Rare genetic diseases contribute significantly to morbidity, mortality, and overall health care costs. They are serious disorders that require early diagnosis and proactive measures for monitoring and treatment. In this regard, genetic techniques play a crucial role as diagnostic tools and in the development of advanced therapies that, as they become safer and more effective, become increasingly feasible in clinical practice, although their costs may affect access to them as well as equity. The development of advanced therapies for a given disease requires knowledge of its natural history and genetic underpinnings to validate their safety and efficacy in controlled clinical trials. The next step in the application of advanced therapies is to pursue initiation of treatment at the earliest possible stage. In this regard, treatments for some genetic diseases known to start manifesting in utero may be available in the near future.24,25 Today, replacing a gene with gene therapy and modifying RNA with antisense therapy is already a reality.
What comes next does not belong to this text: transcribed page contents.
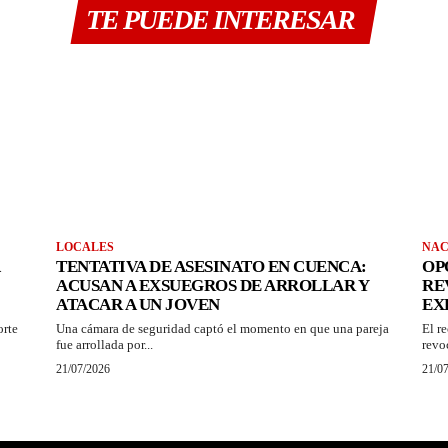
TE PUEDE INTERESAR
LOCALES
NAC
TENTATIVA DE ASESINATO EN CUENCA:
OP
ACUSAN A EXSUEGROS DE ARROLLAR Y
RE
ATACAR A UN JOVEN
EX
orte
Una cámara de seguridad captó el momento en que una pareja
El r
fue arrollada por...
revo
21/07/2026
21/0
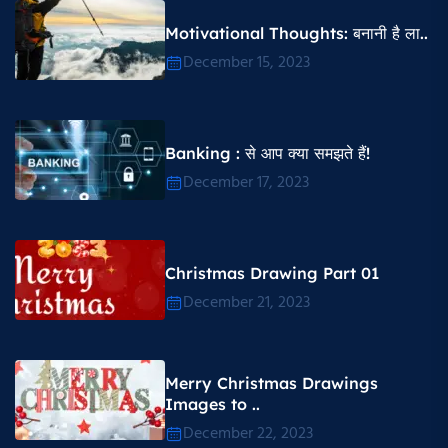
Motivational Thoughts​: बनानी है ला..
December 15, 2023
Banking : से आप क्या समझते हैं!
December 17, 2023
Christmas Drawing Part 01
December 21, 2023
Merry Christmas Drawings
Images to ..
December 22, 2023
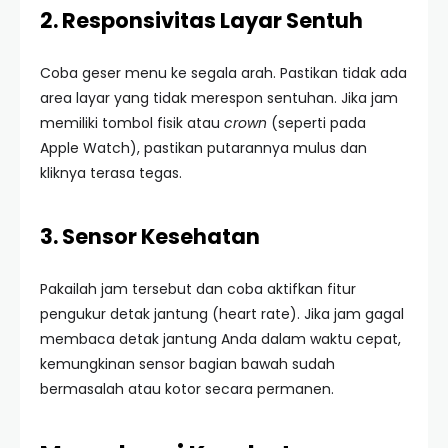
2. Responsivitas Layar Sentuh
Coba geser menu ke segala arah. Pastikan tidak ada
area layar yang tidak merespon sentuhan. Jika jam
memiliki tombol fisik atau
crown
(seperti pada
Apple Watch), pastikan putarannya mulus dan
kliknya terasa tegas.
3. Sensor Kesehatan
Pakailah jam tersebut dan coba aktifkan fitur
pengukur detak jantung (heart rate). Jika jam gagal
membaca detak jantung Anda dalam waktu cepat,
kemungkinan sensor bagian bawah sudah
bermasalah atau kotor secara permanen.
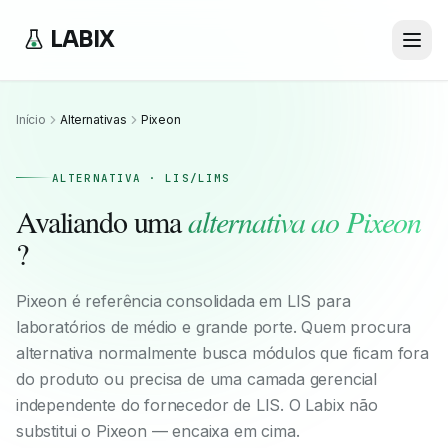
LABIX
Início
Alternativas
Pixeon
ALTERNATIVA · LIS/LIMS
Avaliando uma
alternativa ao
Pixeon
?
Pixeon é referência consolidada em LIS para
laboratórios de médio e grande porte. Quem procura
alternativa normalmente busca módulos que ficam fora
do produto ou precisa de uma camada gerencial
independente do fornecedor de LIS. O Labix não
substitui o Pixeon — encaixa em cima.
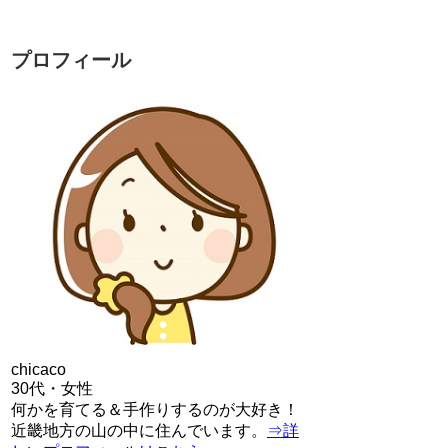
プロフィール
chicaco
30代・女性
何かを育てる＆手作りするのが大好き！
近畿地方の山の中に住んでいます。
⇒詳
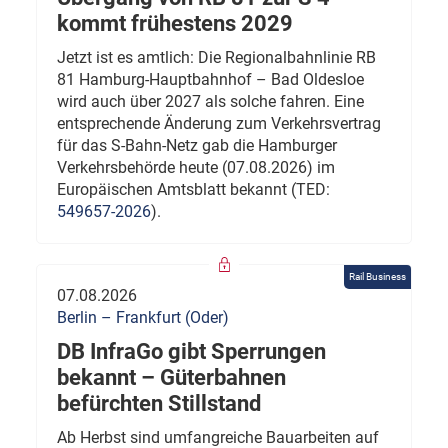
kommt frühestens 2029
Jetzt ist es amtlich: Die Regionalbahnlinie RB
81 Hamburg-Hauptbahnhof – Bad Oldesloe
wird auch über 2027 als solche fahren. Eine
entsprechende Änderung zum Verkehrsvertrag
für das S-Bahn-Netz gab die Hamburger
Verkehrsbehörde heute (07.08.2026) im
Europäischen Amtsblatt bekannt (TED:
549657-2026
).
Rail Business
07.08.2026
Berlin – Frankfurt (Oder)
DB InfraGo gibt Sperrungen
bekannt – Güterbahnen
befürchten Stillstand
Ab Herbst sind umfangreiche Bauarbeiten auf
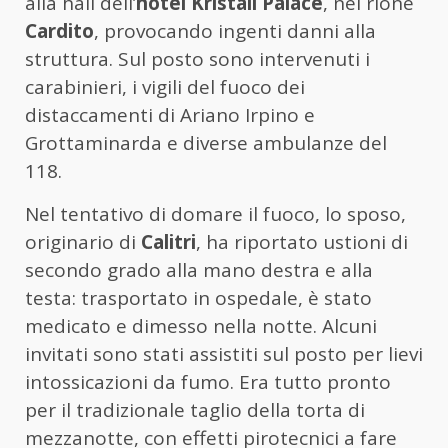
alla hall dell’
hotel Kristall Palace
, nel rione
Cardito
, provocando ingenti danni alla
struttura. Sul posto sono intervenuti i
carabinieri, i vigili del fuoco dei
distaccamenti di Ariano Irpino e
Grottaminarda e diverse ambulanze del
118.
Nel tentativo di domare il fuoco, lo sposo,
originario di
Calitri
, ha riportato ustioni di
secondo grado alla mano destra e alla
testa: trasportato in ospedale, è stato
medicato e dimesso nella notte. Alcuni
invitati sono stati assistiti sul posto per lievi
intossicazioni da fumo. Era tutto pronto
per il tradizionale taglio della torta di
mezzanotte, con effetti pirotecnici a fare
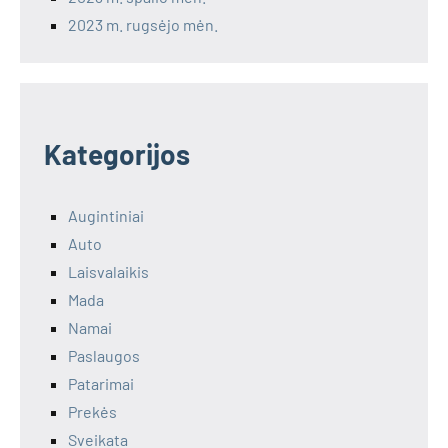
2023 m. rugsėjo mėn.
Kategorijos
Augintiniai
Auto
Laisvalaikis
Mada
Namai
Paslaugos
Patarimai
Prekės
Sveikata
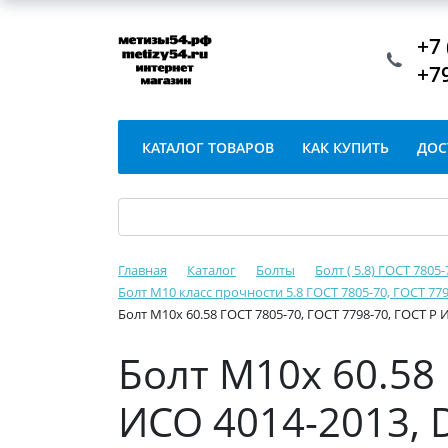
+7 
+7
КАТАЛОГ ТОВАРОВ
КАК КУПИТЬ
ДОС
Главная
Каталог
Болты
Болт ( 5.8) ГОСТ 7805
Болт М10 класс прочности 5.8 ГОСТ 7805-70, ГОСТ 779
Болт М10х 60.58 ГОСТ 7805-70, ГОСТ 7798-70, ГОСТ Р 
Болт М10х 60.58 
ИСО 4014-2013, 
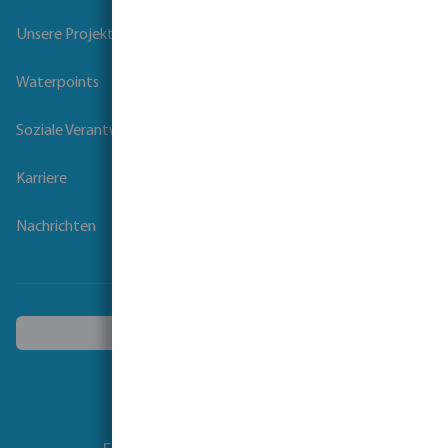
Unsere Projekte
Waterpoints
Soziale Verantwortung der Unternehmen
Karriere
Nachrichten
Ein anderes Land wählen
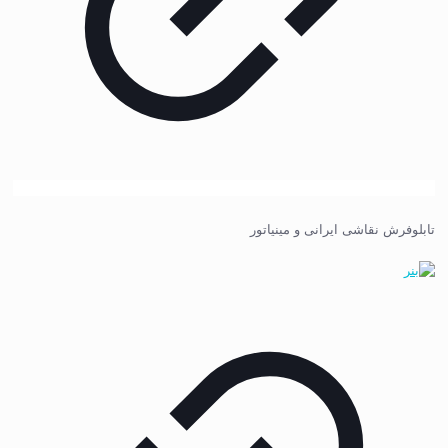
تابلوفرش نقاشی ایرانی و مینیاتور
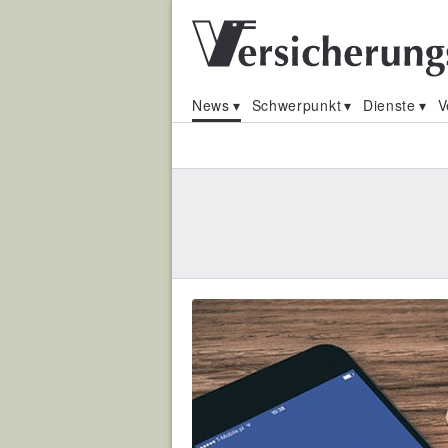
News
Schwerpunkt
Dienste
V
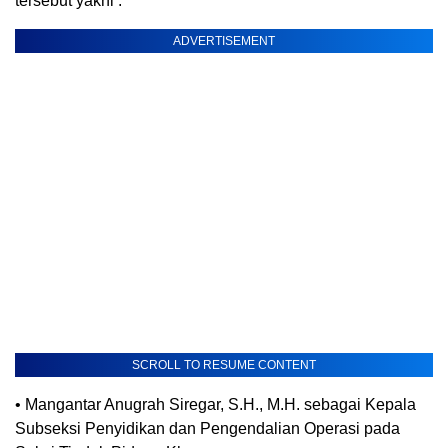
tersebut yakni :
ADVERTISEMENT
SCROLL TO RESUME CONTENT
• Mangantar Anugrah Siregar, S.H., M.H. sebagai Kepala
Subseksi Penyidikan dan Pengendalian Operasi pada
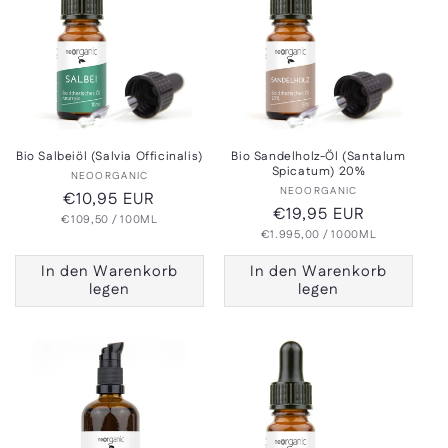
Bio Salbeiöl (Salvia Officinalis)
Bio Sandelholz-Öl (Santalum
Spicatum) 20%
Anbieter:
NEOORGANIC
Anbieter:
NEOORGANIC
Normaler
€10,95 EUR
Normaler
€19,95 EUR
GRUNDPREIS
PRO
€109,50
Preis
/
100ML
GRUNDPREIS
PRO
€1.995,00
Preis
/
1000ML
In den Warenkorb
In den Warenkorb
legen
legen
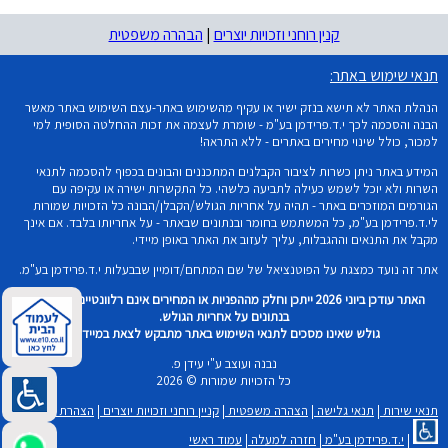
קנין רוחני וזכויות יוצרים
|
הבהרה משפטית
תנאי שימוש באתר:
הנהלת האתר לא תישא בנזק ישיר או עקיף מהשימוש באתר-עצם השימוש באתר מאשר
הבנה והסכמה לכך י.ד.פרידמן בע"מ - שומרת לעצמה את זכות ההחלטה הסופית למי
למכור, כולל שינוי מחירים באתרים - ללא התראה!
המידע באתר ניתן כשרות לציבור הקבלנים המתכננים והבונים בכפוף להסכמה לתנאי
השרות ולא יוכל לשמש כעילה לתביעה כלשהי. כל התקשרות ישירה או עקיפה עם
הגורמים המוזכרים באתר - תהיה על אחריות הגולש/הקבלן/הבונה כל הזכויות שמורות
לי.ד.פרידמן בע"מ, כל המשתמש בחומר ובנתונים שבאתר - על אחריותו בלבד. אם אינך
מקבל את התנאים וההגבלות, עליך לעזוב את האתר באופן מיידי.
אתר זה נועד כמצגת על הפוטנציאל של שם המתחם/דומיין שבבעלות י.ד.פרידמן בע"מ.
האתר עודכן ביוני 2026 ייתכן וחלק מההפניות או המחירים אינם רלוונטיים וכל שימוש
בנתונים על אחריות הגולש.
גולש שאינו מסכים לתנאי השימוש באתר מתבקש לצאת במיידית!
נבנה ועוצב ע"י עידן פ.
כל הזכויות שמורות © 2026
תנאי שירות
|
תנאי גלישה
|
הצהרה משפטית
|
קניין רוחני וזכויות יוצרים
|
הצהרת נגישות
|
י.ד.פרידמן בע"מ
|
חזרה למעלה
|
עמוד ראשי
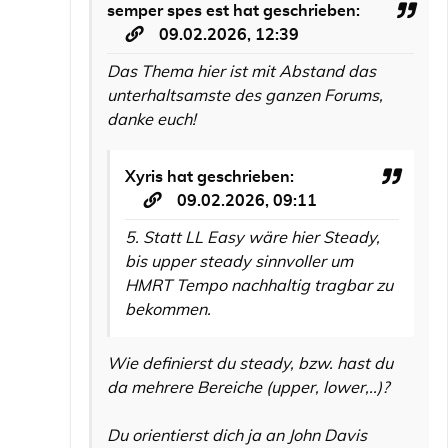
semper spes est
hat geschrieben:
09.02.2026, 12:39
Das Thema hier ist mit Abstand das
unterhaltsamste des ganzen Forums,
danke euch!
Xyris
hat geschrieben:
09.02.2026, 09:11
5. Statt LL Easy wäre hier Steady,
bis upper steady sinnvoller um
HMRT Tempo nachhaltig tragbar zu
bekommen.
Wie definierst du steady, bzw. hast du
da mehrere Bereiche (upper, lower,..)?
Du orientierst dich ja an John Davis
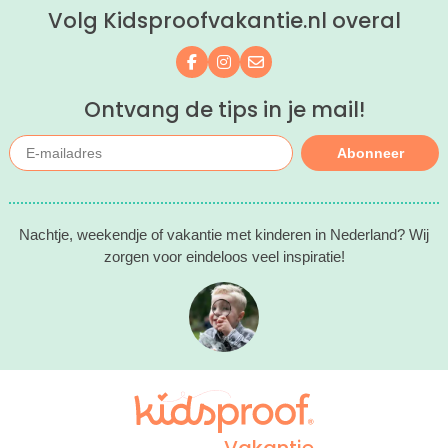
Volg Kidsproofvakantie.nl overal
kind(eren).
Volg ons op Facebook
Volg ons op Instagram
Mail ons
Ontvang de tips in je mail!
Abonneer
Nachtje, weekendje of vakantie met kinderen in Nederland? Wij
zorgen voor eindeloos veel inspiratie!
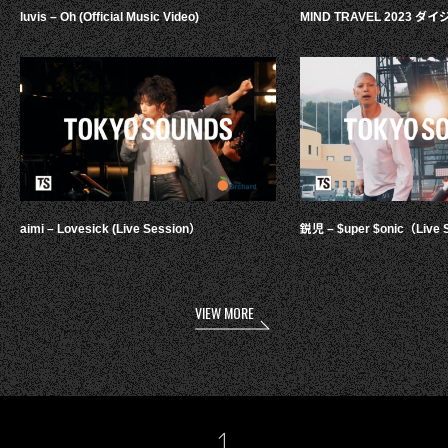
luvis – Oh (Official Music Video)
MIND TRAVEL 2023 
aimi – Lovesick (Live Session）
鋭児 – $uper $onic（Live 
VIEW MORE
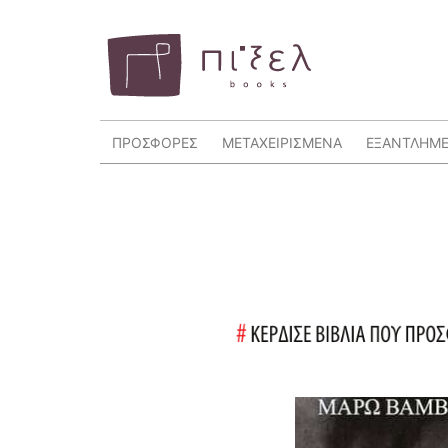
ΠΡΟΣΦΟΡΕΣ
ΜΕΤΑΧΕΙΡΙΣΜΕΝΑ
ΕΞΑΝΤΛΗΜ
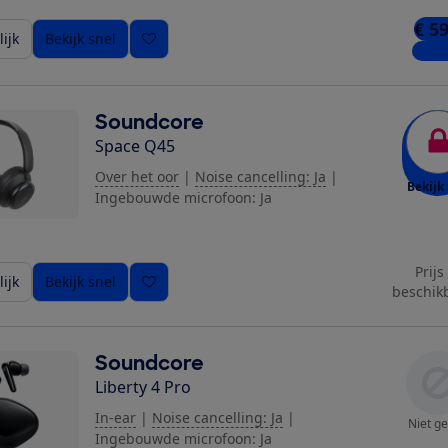
€ 5
ijk
Bekijk snel
5 win
Soundcore
Space Q45
Over het oor
|
Noise cancelling: Ja
|
Bekijk 
Ingebouwde microfoon: Ja
Prijs
ijk
Bekijk snel
beschik
Soundcore
Liberty 4 Pro
In-ear
|
Noise cancelling: Ja
|
Niet ge
Ingebouwde microfoon: Ja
We know that these advances, applied to patient care, are effective, and that, while they pose new challenges in terms of monitoring and assessing patient response and outcomes, they motivate health care providers and improve the quality of life of patients and their families.

Declaration of competing interest

The author has received fees as a consultant for Novartis Gene Therapies, Biogen, Biologix, Cytokinetics, Novartis, and Roche, and has received research funding from Biogen/Ionis and Roche.